Fernand Boden: Ziel der Reform ist es, die gemeinschaftliche Agrarreform so zu gestalten, dass sie noch stärker als bisher den Ansprüchen der Verbraucher und der Landwirte gerecht wird, und dies mit Instrumenten, die auch im internationalen Umfeld vertretbar sind. Die in der Reform beschlossenen entkoppelten Beihilfen sind nicht handelsverzerrend und sollen eine extensive Landwirtschaft fördern. Eine Agrarpolitik, die zu Überschüssen führt, die mit Exporterstattungen auf dem Weltmarkt abgesetzt werden, ist schwer zu vertreten. Wir müssen diesen Effekt mindern. Die Reformen werden dies tun.

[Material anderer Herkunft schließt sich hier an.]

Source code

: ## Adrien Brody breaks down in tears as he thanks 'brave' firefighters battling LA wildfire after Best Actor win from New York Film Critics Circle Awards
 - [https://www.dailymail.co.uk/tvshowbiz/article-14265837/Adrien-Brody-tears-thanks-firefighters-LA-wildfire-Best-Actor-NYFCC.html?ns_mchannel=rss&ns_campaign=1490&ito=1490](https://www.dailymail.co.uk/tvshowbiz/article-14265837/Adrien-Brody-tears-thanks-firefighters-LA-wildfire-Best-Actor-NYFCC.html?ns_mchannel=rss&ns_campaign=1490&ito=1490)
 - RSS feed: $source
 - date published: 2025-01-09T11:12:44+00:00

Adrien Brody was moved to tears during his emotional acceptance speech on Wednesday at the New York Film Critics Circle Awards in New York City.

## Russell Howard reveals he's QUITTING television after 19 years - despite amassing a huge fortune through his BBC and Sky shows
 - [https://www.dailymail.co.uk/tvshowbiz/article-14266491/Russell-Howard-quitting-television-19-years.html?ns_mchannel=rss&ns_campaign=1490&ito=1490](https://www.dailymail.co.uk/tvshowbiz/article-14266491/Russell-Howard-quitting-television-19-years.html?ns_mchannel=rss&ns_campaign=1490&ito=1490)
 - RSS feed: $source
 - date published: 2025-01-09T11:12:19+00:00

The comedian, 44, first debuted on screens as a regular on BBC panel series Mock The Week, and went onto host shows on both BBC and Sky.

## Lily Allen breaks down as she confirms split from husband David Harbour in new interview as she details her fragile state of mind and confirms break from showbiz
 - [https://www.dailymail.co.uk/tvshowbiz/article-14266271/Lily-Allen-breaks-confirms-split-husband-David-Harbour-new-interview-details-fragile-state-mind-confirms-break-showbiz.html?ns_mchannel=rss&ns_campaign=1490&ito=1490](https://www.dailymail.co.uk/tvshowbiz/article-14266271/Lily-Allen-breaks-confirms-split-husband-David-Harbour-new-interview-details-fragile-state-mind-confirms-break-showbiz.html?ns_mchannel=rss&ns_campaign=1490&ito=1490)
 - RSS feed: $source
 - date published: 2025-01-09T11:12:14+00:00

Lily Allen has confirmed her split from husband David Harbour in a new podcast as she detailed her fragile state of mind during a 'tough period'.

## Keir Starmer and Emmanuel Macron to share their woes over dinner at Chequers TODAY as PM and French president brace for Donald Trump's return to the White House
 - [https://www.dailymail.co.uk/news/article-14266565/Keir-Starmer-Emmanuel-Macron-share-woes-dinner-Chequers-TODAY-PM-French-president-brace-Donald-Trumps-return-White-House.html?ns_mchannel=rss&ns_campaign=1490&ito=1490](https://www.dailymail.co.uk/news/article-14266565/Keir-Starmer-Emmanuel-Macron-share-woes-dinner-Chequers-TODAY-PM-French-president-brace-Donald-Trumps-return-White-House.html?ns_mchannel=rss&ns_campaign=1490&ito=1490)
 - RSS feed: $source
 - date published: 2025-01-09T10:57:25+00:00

Ihr Wunsch ist, die Vermarktung der Luxemburger Produkte besser zu bewerkstelligen. Welche Maßnahmen wurden bislang getroffen, welche stehen noch an?

Fernand Boden: Das Agrargesetz und seine Ausführungsbestimmungen sehen einerseits Maßnahmen vor zur Verbesserung der Verarbeitung und der Vermarktung der landwirtschaftlichen Produkte und andererseits Maßnahmen zur Vermarktung von Qualitätsprodukten. In meinen Augen steht der Rahmen zur Förderung von Initiativen in diesem Bereich.

Centralmarketing und Cepal durchlaufen derzeit eine schwierige Phase. Wird der Staat der landwirtschaftlichen Vermarktungsorganisation unter die Arme greifen?

Fernand Boden: Dadurch, dass Luxlait seine Zusammenarbeit aufgekündigt hat, schrumpfte der Umsatz des Unternehmens zur Hälfte. Ein Unternehmen, das 500 Angestellte beschäftigt, kann nicht so ohne weiteres allein gelassen werden, wenn gravierende Probleme auftreten. Die Regierung kam mit Cepal zusammen und hat auch die Kurzarbeit zugestanden. Im Rahmen der Gesetze, die bestehen, will die Regierung dem Unternehmen unter die Arme greifen. Verhindert werden soll, dass Angestellte entlassen werden müssen oder schlimmstenfalls der Betrieb eingestellt werden muss. Die Landwirte, die vor 50 Jahren das Agrocenter schufen, wollten den Landwirt als Bestandteil der Handelskette stärken. Die Idee eines solchen genossenschaftlichen Apparates ist mehr denn je aktuell.

Leider aber haben sich die Landwirte in verschiedene Gremien aufgegliedert, während die Nahrungsmittelindustrie sich mehr und mehr konzentriert hat.